▶ _THE TASK_:
Give the entries again exactly as they appear, but without the images.

======== RECORDS SUPPLIED ========

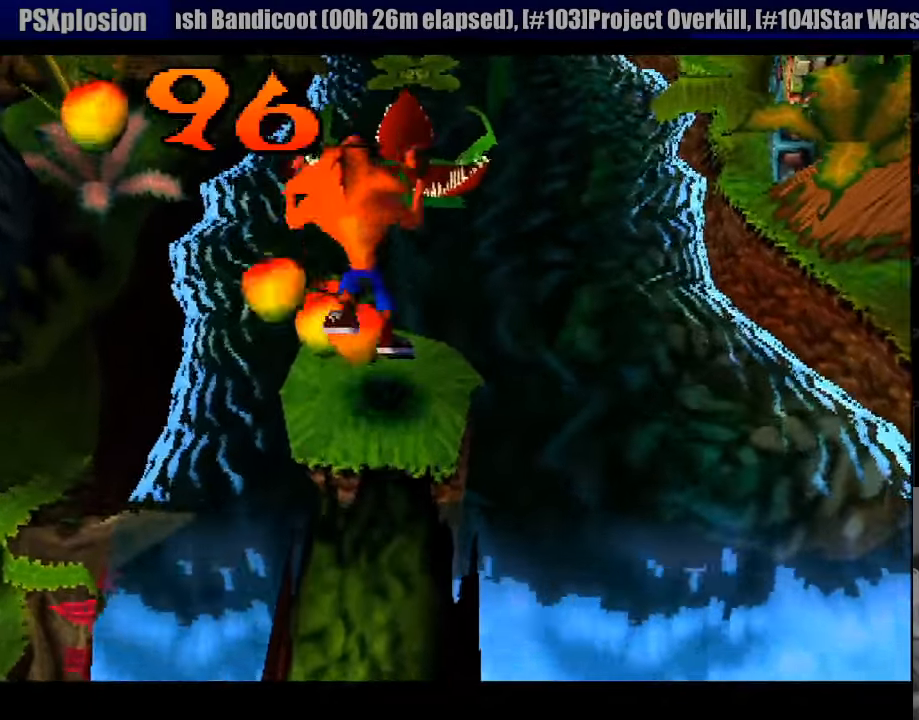
{"buttons": ["DPAD_DOWN"], "events": [[417, "DPAD_DOWN", "down"]]}
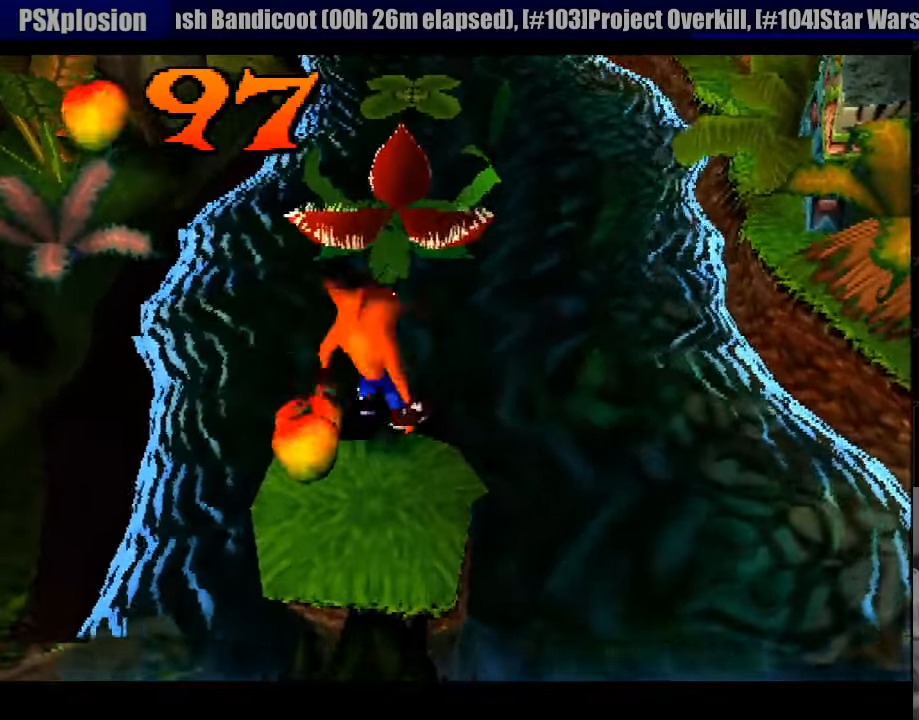
{"buttons": [], "events": [[100, "DPAD_DOWN", "up"]]}
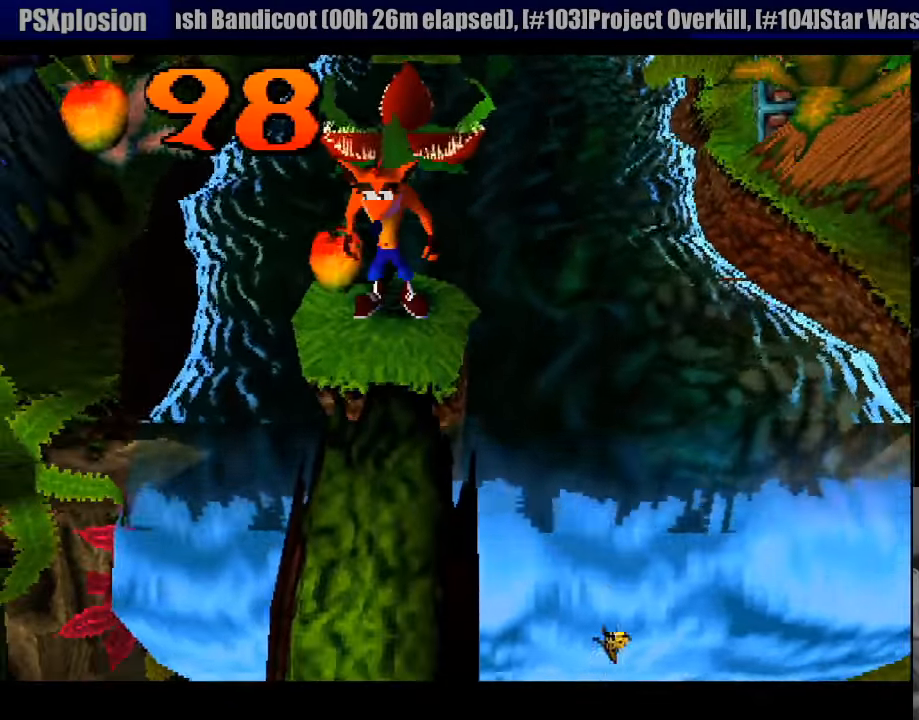
{"buttons": ["DPAD_RIGHT"], "events": [[50, "DPAD_LEFT", "down"], [167, "DPAD_LEFT", "up"], [450, "DPAD_RIGHT", "down"]]}
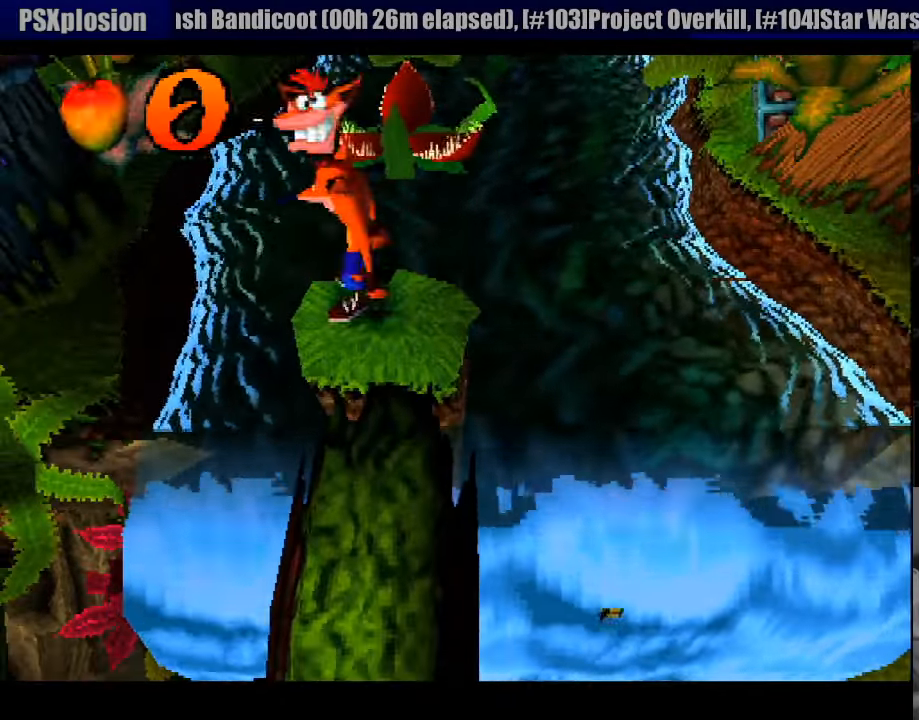
{"buttons": [], "events": [[17, "DPAD_RIGHT", "up"]]}
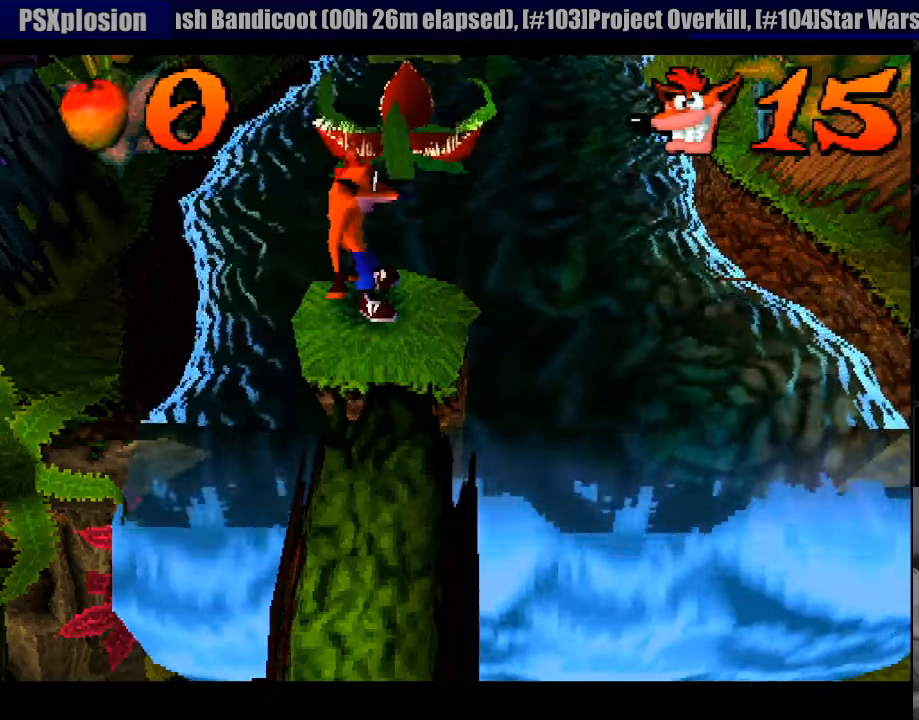
{"buttons": ["CROSS", "DPAD_UP"], "events": [[133, "DPAD_UP", "down"], [333, "CROSS", "down"]]}
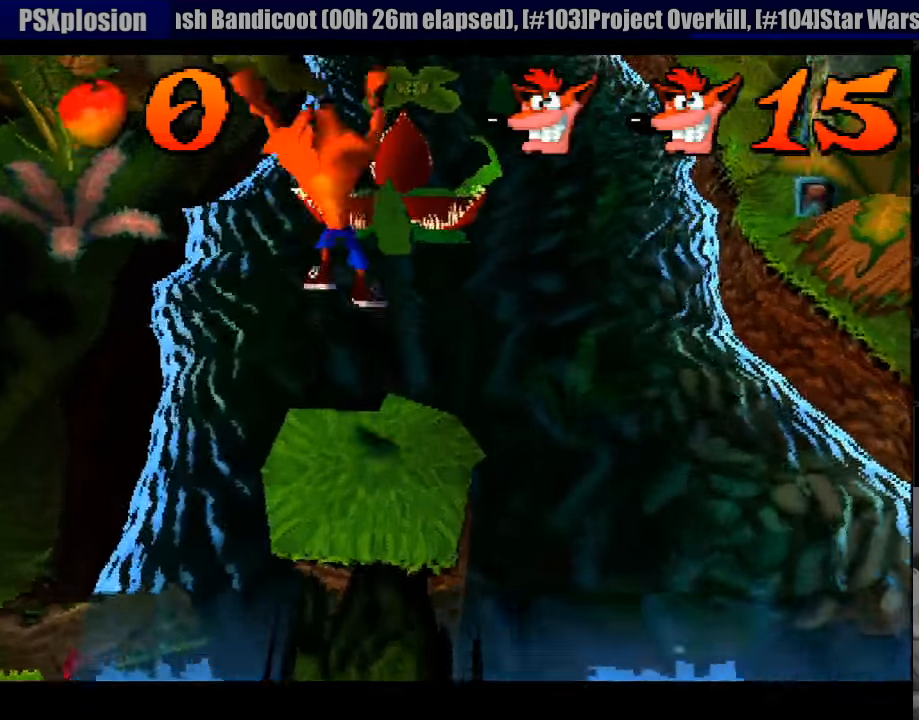
{"buttons": ["DPAD_UP"], "events": [[366, "CROSS", "up"]]}
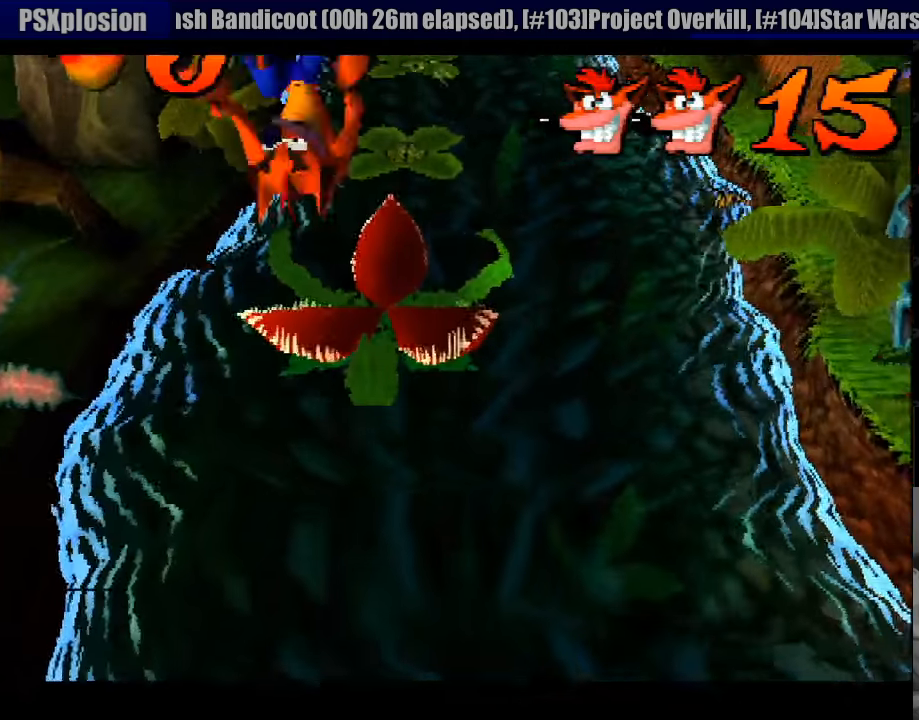
{"buttons": ["CROSS", "DPAD_UP"], "events": [[333, "CROSS", "down"]]}
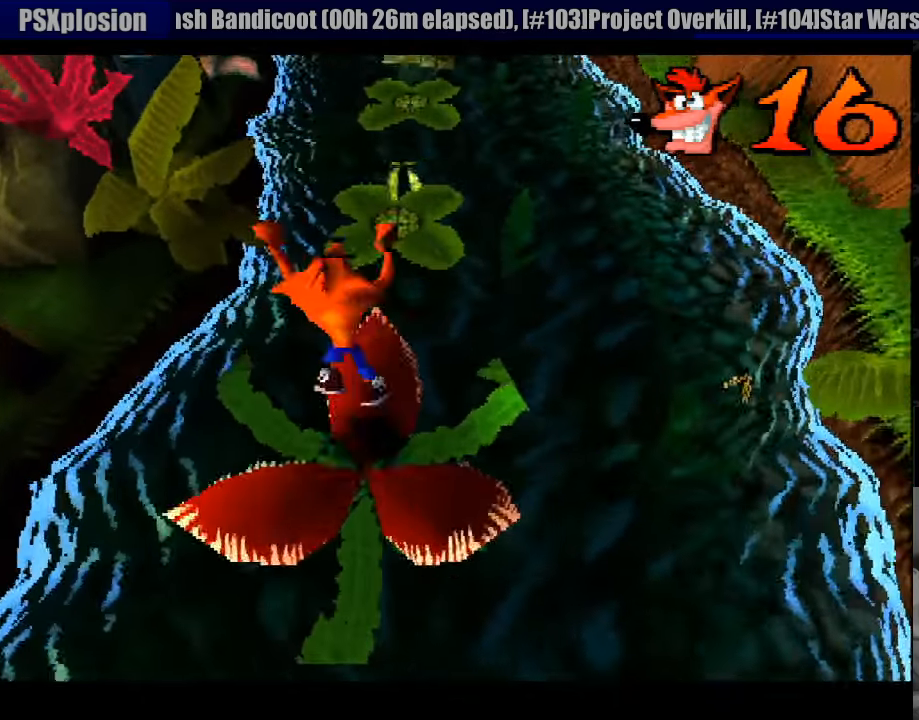
{"buttons": ["DPAD_UP"], "events": [[333, "DPAD_UP", "up"], [350, "DPAD_UP", "down"], [466, "CROSS", "up"]]}
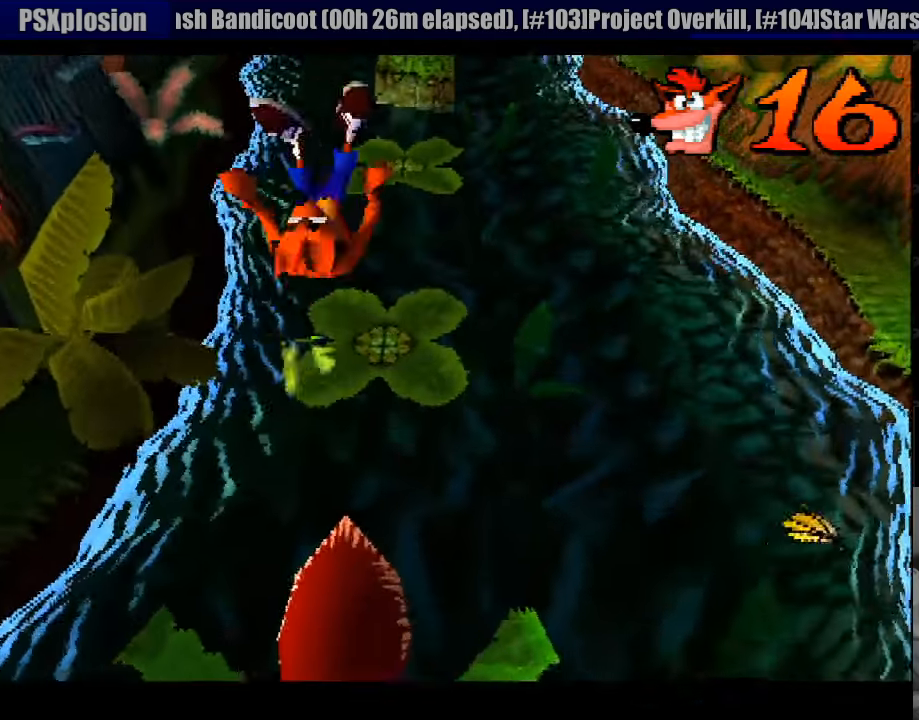
{"buttons": ["CROSS", "DPAD_UP"], "events": [[333, "CROSS", "down"]]}
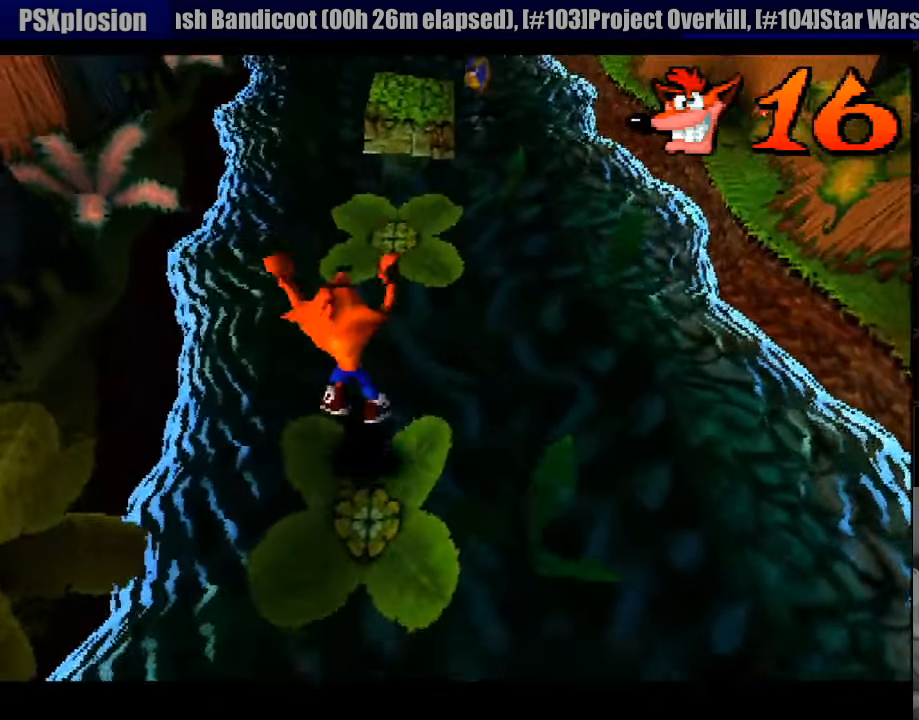
{"buttons": ["DPAD_UP"], "events": [[216, "START", "down"], [233, "START", "up"], [500, "CROSS", "up"]]}
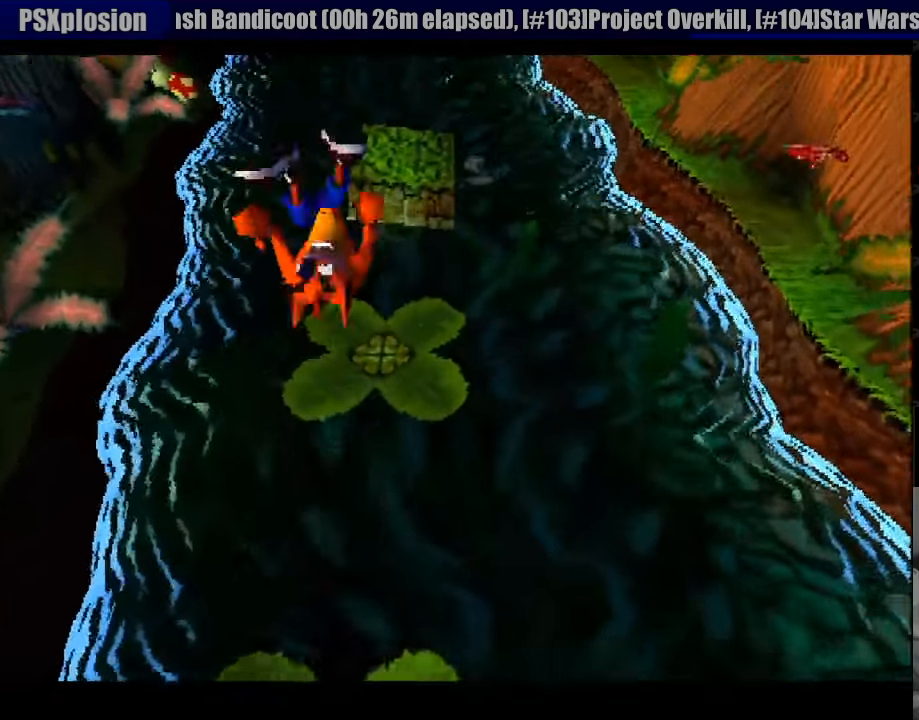
{"buttons": ["CROSS", "DPAD_UP"], "events": [[316, "CROSS", "down"]]}
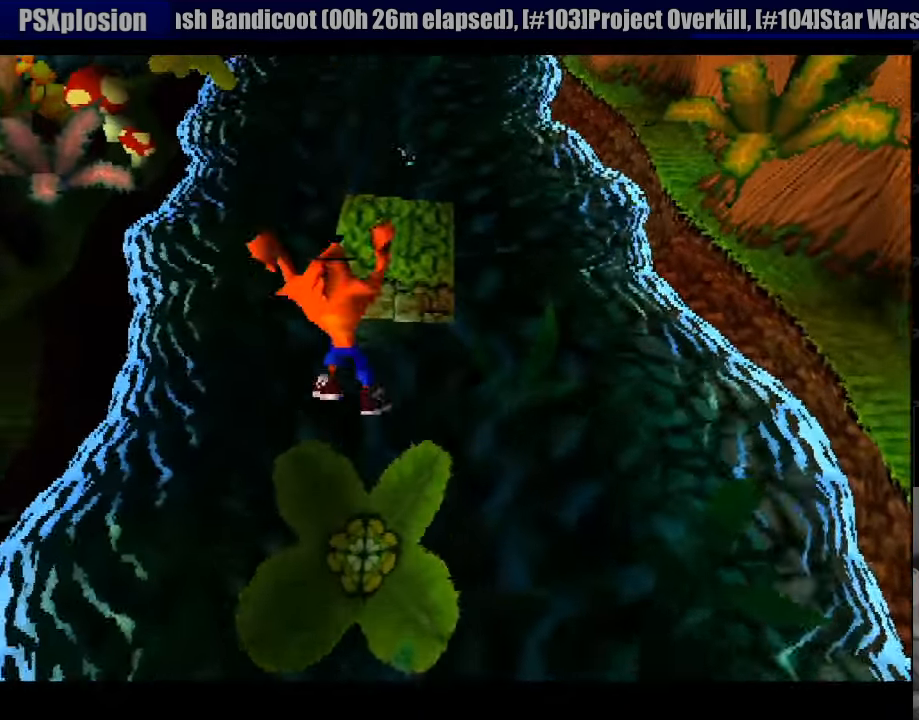
{"buttons": [], "events": [[33, "START", "down"], [66, "START", "up"], [100, "CROSS", "up"], [466, "DPAD_UP", "up"]]}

========

▶ _RESULT BELOW_:
{"buttons": ["DPAD_DOWN"], "events": [[417, "DPAD_DOWN", "down"]]}
{"buttons": [], "events": [[100, "DPAD_DOWN", "up"]]}
{"buttons": ["DPAD_RIGHT"], "events": [[50, "DPAD_LEFT", "down"], [167, "DPAD_LEFT", "up"], [450, "DPAD_RIGHT", "down"]]}
{"buttons": [], "events": [[17, "DPAD_RIGHT", "up"]]}
{"buttons": ["CROSS", "DPAD_UP"], "events": [[133, "DPAD_UP", "down"], [333, "CROSS", "down"]]}
{"buttons": ["DPAD_UP"], "events": [[366, "CROSS", "up"]]}
{"buttons": ["CROSS", "DPAD_UP"], "events": [[333, "CROSS", "down"]]}
{"buttons": ["DPAD_UP"], "events": [[333, "DPAD_UP", "up"], [350, "DPAD_UP", "down"], [466, "CROSS", "up"]]}
{"buttons": ["CROSS", "DPAD_UP"], "events": [[333, "CROSS", "down"]]}
{"buttons": ["DPAD_UP"], "events": [[216, "START", "down"], [233, "START", "up"], [500, "CROSS", "up"]]}
{"buttons": ["CROSS", "DPAD_UP"], "events": [[316, "CROSS", "down"]]}
{"buttons": [], "events": [[33, "START", "down"], [66, "START", "up"], [100, "CROSS", "up"], [466, "DPAD_UP", "up"]]}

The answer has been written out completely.